=== Description of the task ===
Reproduce the entries below in full, word for word.
── Dataset excerpts
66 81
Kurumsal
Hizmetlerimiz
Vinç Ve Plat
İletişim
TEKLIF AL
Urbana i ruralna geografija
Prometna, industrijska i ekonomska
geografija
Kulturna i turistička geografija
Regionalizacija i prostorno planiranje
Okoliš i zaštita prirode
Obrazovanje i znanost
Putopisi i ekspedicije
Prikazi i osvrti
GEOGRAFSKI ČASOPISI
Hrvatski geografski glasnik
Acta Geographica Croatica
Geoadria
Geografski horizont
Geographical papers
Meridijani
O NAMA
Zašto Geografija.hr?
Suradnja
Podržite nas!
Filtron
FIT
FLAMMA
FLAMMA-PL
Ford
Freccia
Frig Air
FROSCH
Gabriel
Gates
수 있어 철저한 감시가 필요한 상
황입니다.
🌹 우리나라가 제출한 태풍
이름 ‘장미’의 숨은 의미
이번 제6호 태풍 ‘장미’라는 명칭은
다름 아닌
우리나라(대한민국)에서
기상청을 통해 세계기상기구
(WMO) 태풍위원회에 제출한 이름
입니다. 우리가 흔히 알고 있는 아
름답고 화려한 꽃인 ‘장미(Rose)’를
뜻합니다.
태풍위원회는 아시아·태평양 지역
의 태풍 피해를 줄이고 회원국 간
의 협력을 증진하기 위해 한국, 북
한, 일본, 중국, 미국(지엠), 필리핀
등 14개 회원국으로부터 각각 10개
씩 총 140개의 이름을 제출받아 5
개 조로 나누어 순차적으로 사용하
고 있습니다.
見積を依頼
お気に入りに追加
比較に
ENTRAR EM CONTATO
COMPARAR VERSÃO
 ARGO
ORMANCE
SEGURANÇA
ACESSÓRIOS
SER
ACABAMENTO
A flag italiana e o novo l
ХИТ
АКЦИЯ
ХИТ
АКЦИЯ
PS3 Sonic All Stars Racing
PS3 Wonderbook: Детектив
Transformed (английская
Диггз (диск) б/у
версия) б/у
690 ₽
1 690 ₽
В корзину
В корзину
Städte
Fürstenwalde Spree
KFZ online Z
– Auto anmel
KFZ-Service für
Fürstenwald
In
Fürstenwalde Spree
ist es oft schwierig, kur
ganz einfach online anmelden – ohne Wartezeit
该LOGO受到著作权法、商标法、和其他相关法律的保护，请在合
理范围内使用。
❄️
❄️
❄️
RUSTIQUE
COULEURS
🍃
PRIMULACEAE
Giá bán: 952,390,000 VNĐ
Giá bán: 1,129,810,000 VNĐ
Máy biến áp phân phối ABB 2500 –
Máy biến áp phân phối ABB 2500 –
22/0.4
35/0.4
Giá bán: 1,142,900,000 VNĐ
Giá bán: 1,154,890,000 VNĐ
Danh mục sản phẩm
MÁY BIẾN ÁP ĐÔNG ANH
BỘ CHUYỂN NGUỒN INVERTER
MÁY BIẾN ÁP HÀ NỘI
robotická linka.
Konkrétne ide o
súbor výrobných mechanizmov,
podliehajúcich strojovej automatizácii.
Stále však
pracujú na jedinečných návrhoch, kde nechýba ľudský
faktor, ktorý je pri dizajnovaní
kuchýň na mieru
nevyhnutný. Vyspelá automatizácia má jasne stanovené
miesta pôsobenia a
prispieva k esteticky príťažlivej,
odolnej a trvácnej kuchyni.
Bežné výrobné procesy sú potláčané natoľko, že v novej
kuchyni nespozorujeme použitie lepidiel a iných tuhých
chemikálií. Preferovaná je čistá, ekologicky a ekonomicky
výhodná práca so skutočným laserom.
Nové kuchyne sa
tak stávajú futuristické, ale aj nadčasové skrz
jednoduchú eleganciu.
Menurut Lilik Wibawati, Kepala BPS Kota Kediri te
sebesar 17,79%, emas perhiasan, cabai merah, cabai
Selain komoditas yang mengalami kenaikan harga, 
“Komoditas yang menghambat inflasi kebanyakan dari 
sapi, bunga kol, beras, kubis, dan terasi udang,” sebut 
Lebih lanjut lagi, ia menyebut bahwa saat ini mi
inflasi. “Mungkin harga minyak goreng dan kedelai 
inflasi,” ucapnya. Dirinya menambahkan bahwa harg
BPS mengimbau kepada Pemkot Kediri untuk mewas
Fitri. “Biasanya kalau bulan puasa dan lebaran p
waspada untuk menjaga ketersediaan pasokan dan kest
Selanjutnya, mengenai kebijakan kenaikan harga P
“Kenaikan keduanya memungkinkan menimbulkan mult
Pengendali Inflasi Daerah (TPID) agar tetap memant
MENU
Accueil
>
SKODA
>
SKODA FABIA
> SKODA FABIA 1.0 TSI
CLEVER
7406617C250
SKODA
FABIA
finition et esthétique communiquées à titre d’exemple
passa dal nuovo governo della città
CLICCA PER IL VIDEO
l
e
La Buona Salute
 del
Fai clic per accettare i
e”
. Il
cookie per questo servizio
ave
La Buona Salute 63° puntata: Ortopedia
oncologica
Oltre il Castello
────
=== Solution for this exercise ===
66 81
Kurumsal
Hizmetlerimiz
Vinç Ve Plat
İletişim
TEKLIF AL
Urbana i ruralna geografija
Prometna, industrijska i ekonomska
geografija
Kulturna i turistička geografija
Regionalizacija i prostorno planiranje
Okoliš i zaštita prirode
Obrazovanje i znanost
Putopisi i ekspedicije
Prikazi i osvrti
GEOGRAFSKI ČASOPISI
Hrvatski geografski glasnik
Acta Geographica Croatica
Geoadria
Geografski horizont
Geographical papers
Meridijani
O NAMA
Zašto Geografija.hr?
Suradnja
Podržite nas!
Filtron
FIT
FLAMMA
FLAMMA-PL
Ford
Freccia
Frig Air
FROSCH
Gabriel
Gates
수 있어 철저한 감시가 필요한 상
황입니다.
🌹 우리나라가 제출한 태풍
이름 ‘장미’의 숨은 의미
이번 제6호 태풍 ‘장미’라는 명칭은
다름 아닌
우리나라(대한민국)에서
기상청을 통해 세계기상기구
(WMO) 태풍위원회에 제출한 이름
입니다. 우리가 흔히 알고 있는 아
름답고 화려한 꽃인 ‘장미(Rose)’를
뜻합니다.
태풍위원회는 아시아·태평양 지역
의 태풍 피해를 줄이고 회원국 간
의 협력을 증진하기 위해 한국, 북
한, 일본, 중국, 미국(지엠), 필리핀
등 14개 회원국으로부터 각각 10개
씩 총 140개의 이름을 제출받아 5
개 조로 나누어 순차적으로 사용하
고 있습니다.
見積を依頼
お気に入りに追加
比較に
ENTRAR EM CONTATO
COMPARAR VERSÃO
 ARGO
ORMANCE
SEGURANÇA
ACESSÓRIOS
SER
ACABAMENTO
A flag italiana e o novo l
ХИТ
АКЦИЯ
ХИТ
АКЦИЯ
PS3 Sonic All Stars Racing
PS3 Wonderbook: Детектив
Transformed (английская
Диггз (диск) б/у
версия) б/у
690 ₽
1 690 ₽
В корзину
В корзину
Städte
Fürstenwalde Spree
KFZ online Z
– Auto anmel
KFZ-Service für
Fürstenwald
In
Fürstenwalde Spree
ist es oft schwierig, kur
ganz einfach online anmelden – ohne Wartezeit
该LOGO受到著作权法、商标法、和其他相关法律的保护，请在合
理范围内使用。
❄️
❄️
❄️
RUSTIQUE
COULEURS
🍃
PRIMULACEAE
Giá bán: 952,390,000 VNĐ
Giá bán: 1,129,810,000 VNĐ
Máy biến áp phân phối ABB 2500 –
Máy biến áp phân phối ABB 2500 –
22/0.4
35/0.4
Giá bán: 1,142,900,000 VNĐ
Giá bán: 1,154,890,000 VNĐ
Danh mục sản phẩm
MÁY BIẾN ÁP ĐÔNG ANH
BỘ CHUYỂN NGUỒN INVERTER
MÁY BIẾN ÁP HÀ NỘI
robotická linka.
Konkrétne ide o
súbor výrobných mechanizmov,
podliehajúcich strojovej automatizácii.
Stále však
pracujú na jedinečných návrhoch, kde nechýba ľudský
faktor, ktorý je pri dizajnovaní
kuchýň na mieru
nevyhnutný. Vyspelá automatizácia má jasne stanovené
miesta pôsobenia a
prispieva k esteticky príťažlivej,
odolnej a trvácnej kuchyni.
Bežné výrobné procesy sú potláčané natoľko, že v novej
kuchyni nespozorujeme použitie lepidiel a iných tuhých
chemikálií. Preferovaná je čistá, ekologicky a ekonomicky
výhodná práca so skutočným laserom.
Nové kuchyne sa
tak stávajú futuristické, ale aj nadčasové skrz
jednoduchú eleganciu.
Menurut Lilik Wibawati, Kepala BPS Kota Kediri te
sebesar 17,79%, emas perhiasan, cabai merah, cabai
Selain komoditas yang mengalami kenaikan harga, 
“Komoditas yang menghambat inflasi kebanyakan dari 
sapi, bunga kol, beras, kubis, dan terasi udang,” sebut 
Lebih lanjut lagi, ia menyebut bahwa saat ini mi
inflasi. “Mungkin harga minyak goreng dan kedelai 
inflasi,” ucapnya. Dirinya menambahkan bahwa harg
BPS mengimbau kepada Pemkot Kediri untuk mewas
Fitri. “Biasanya kalau bulan puasa dan lebaran p
waspada untuk menjaga ketersediaan pasokan dan kest
Selanjutnya, mengenai kebijakan kenaikan harga P
“Kenaikan keduanya memungkinkan menimbulkan mult
Pengendali Inflasi Daerah (TPID) agar tetap memant
MENU
Accueil
>
SKODA
>
SKODA FABIA
> SKODA FABIA 1.0 TSI
CLEVER
7406617C250
SKODA
FABIA
finition et esthétique communiquées à titre d’exemple
passa dal nuovo governo della città
CLICCA PER IL VIDEO
l
e
La Buona Salute
 del
Fai clic per accettare i
e”
. Il
cookie per questo servizio
ave
La Buona Salute 63° puntata: Ortopedia
oncologica
Oltre il Castello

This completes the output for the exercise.